Re: XML::Twig segfaulting on large docs
by mirod (Canon) on Sep 27, 2005 at 19:08 UTC

    What is your configuration (Perl, OS, architecture)? A 17MB XML file should only be around 170MB once loaded in memory. It seems though that on a 64 bit architecture it could take a lot more, I can't tell, I don't have a 64-bit machine around.

    That said, XML::Twig was designed just for this type of situation, to avoid having to load the entire document.

    From your example (as Tanktalus mentioned, it would be better to put it in your node, at least I could look at it while answering), you do have access to attributes of the englobing tag within the nested elements. In a handler on the directory element, $directory->parent->att( 'info') is available. Alternatively, you can use the start_tag_handlers option to grab the info from the englobing tag and do something with it,without having to wait to parse the entire element.

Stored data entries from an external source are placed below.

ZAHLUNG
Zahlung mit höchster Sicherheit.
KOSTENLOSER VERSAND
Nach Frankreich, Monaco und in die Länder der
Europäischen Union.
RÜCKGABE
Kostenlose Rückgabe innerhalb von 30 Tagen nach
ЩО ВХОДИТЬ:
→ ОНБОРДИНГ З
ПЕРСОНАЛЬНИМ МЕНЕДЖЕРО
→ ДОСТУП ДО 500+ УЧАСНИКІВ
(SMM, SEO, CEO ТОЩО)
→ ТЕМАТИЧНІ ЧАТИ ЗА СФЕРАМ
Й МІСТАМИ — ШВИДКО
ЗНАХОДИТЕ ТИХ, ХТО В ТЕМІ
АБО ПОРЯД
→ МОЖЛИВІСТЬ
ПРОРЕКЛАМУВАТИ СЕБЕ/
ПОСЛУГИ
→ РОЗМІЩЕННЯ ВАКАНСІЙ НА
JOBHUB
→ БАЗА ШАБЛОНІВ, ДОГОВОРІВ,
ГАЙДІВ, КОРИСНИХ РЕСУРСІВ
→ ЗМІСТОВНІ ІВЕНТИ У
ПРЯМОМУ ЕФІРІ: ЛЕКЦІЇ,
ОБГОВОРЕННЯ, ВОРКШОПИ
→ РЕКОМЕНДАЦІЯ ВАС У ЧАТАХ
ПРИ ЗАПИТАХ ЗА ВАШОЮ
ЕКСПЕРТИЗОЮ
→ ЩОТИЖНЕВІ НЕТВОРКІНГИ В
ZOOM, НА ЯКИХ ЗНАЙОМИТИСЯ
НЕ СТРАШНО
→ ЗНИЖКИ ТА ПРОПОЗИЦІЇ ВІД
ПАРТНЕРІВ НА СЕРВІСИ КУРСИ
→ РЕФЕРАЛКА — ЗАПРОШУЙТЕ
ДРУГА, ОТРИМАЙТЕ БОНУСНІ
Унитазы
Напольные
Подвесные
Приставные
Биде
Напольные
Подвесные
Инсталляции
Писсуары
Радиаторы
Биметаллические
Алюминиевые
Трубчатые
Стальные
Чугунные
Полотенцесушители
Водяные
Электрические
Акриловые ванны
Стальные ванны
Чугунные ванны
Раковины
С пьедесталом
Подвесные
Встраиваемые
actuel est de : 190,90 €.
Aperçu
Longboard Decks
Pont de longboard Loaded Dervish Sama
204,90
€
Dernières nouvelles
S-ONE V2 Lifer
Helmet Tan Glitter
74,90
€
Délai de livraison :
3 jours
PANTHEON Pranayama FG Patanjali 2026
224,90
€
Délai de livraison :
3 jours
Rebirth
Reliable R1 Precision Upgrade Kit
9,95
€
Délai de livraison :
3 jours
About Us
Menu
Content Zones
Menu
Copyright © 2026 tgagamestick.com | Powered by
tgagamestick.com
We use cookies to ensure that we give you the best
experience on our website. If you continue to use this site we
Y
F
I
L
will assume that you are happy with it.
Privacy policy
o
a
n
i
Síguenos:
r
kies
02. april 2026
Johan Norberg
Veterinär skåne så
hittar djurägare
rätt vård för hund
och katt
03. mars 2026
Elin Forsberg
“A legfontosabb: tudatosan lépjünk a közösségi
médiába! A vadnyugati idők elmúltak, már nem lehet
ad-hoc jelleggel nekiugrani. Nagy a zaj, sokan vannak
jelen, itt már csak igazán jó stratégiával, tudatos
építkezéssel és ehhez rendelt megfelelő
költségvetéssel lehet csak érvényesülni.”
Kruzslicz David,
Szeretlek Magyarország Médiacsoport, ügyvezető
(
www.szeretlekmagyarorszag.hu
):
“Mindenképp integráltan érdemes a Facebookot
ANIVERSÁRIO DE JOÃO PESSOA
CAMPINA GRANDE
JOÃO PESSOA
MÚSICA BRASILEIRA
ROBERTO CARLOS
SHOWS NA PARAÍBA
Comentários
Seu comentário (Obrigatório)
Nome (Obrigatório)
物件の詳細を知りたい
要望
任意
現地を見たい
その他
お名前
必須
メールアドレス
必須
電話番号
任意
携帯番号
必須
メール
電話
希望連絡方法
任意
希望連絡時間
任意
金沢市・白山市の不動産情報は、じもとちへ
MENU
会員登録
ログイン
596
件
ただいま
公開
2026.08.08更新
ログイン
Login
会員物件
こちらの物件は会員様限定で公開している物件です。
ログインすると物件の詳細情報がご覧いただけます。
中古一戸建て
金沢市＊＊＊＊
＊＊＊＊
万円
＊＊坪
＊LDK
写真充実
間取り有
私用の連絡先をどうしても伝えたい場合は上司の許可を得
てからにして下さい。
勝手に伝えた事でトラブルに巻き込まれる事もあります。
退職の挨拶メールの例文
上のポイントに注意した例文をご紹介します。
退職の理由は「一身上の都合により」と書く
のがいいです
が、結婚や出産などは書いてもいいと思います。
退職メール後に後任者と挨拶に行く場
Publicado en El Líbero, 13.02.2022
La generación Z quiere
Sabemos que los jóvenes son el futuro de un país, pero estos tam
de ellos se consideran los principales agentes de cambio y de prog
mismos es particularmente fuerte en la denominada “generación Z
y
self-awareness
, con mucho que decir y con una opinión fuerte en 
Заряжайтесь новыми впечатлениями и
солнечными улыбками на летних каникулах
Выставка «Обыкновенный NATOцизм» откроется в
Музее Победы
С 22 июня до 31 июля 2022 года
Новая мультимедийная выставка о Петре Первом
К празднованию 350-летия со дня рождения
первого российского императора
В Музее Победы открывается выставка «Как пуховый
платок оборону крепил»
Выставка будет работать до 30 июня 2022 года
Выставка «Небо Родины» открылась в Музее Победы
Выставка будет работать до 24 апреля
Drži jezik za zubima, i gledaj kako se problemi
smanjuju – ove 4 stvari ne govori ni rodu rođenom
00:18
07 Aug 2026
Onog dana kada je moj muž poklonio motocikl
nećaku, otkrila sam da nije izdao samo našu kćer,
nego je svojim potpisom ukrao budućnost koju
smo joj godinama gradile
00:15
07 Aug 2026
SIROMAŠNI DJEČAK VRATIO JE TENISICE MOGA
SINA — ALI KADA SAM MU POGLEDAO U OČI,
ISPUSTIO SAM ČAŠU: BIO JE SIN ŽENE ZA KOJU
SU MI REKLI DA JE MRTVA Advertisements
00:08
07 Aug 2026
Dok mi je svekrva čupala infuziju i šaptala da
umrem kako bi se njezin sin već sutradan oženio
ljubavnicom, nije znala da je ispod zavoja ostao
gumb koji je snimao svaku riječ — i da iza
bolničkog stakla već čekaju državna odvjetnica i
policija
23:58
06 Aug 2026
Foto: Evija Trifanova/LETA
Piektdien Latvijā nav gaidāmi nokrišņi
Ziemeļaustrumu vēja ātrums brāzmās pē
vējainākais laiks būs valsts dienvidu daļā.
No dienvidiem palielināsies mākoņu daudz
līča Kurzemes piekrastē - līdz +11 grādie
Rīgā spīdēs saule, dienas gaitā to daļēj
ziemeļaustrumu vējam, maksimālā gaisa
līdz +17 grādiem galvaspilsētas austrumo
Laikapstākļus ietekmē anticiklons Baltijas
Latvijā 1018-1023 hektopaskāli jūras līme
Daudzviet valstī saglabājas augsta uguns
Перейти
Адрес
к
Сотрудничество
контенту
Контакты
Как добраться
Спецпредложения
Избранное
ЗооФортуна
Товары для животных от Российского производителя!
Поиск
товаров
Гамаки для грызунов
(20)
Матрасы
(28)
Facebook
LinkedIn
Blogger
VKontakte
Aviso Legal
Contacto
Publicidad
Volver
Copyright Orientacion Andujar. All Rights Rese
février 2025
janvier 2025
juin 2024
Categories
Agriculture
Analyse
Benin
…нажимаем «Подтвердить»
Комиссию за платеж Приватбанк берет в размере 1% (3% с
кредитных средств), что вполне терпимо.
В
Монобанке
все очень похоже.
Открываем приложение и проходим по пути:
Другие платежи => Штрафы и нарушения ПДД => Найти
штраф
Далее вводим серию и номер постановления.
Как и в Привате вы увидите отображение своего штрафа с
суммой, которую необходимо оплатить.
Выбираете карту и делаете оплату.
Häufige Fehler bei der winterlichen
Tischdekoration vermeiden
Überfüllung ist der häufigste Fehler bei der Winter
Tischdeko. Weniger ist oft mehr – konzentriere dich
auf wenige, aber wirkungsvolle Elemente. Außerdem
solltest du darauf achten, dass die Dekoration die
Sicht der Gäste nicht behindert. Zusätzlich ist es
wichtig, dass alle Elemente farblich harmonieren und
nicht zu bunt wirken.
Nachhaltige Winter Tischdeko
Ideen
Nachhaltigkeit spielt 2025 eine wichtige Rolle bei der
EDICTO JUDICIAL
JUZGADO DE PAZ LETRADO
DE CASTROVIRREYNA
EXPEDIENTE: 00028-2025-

      Thats what I was thinking...

      Upon Tanktalus advise (sorry its my first post) have moved stuff into the post and added some more info.

      I was thinking about going the whole start_tag_handlers route, Ive been put off as they (as in the company I work for) don't deam the problem critical and Im not sure I have the time to play with it.

      I kinda have a free day today so I'll give that a go in a small script.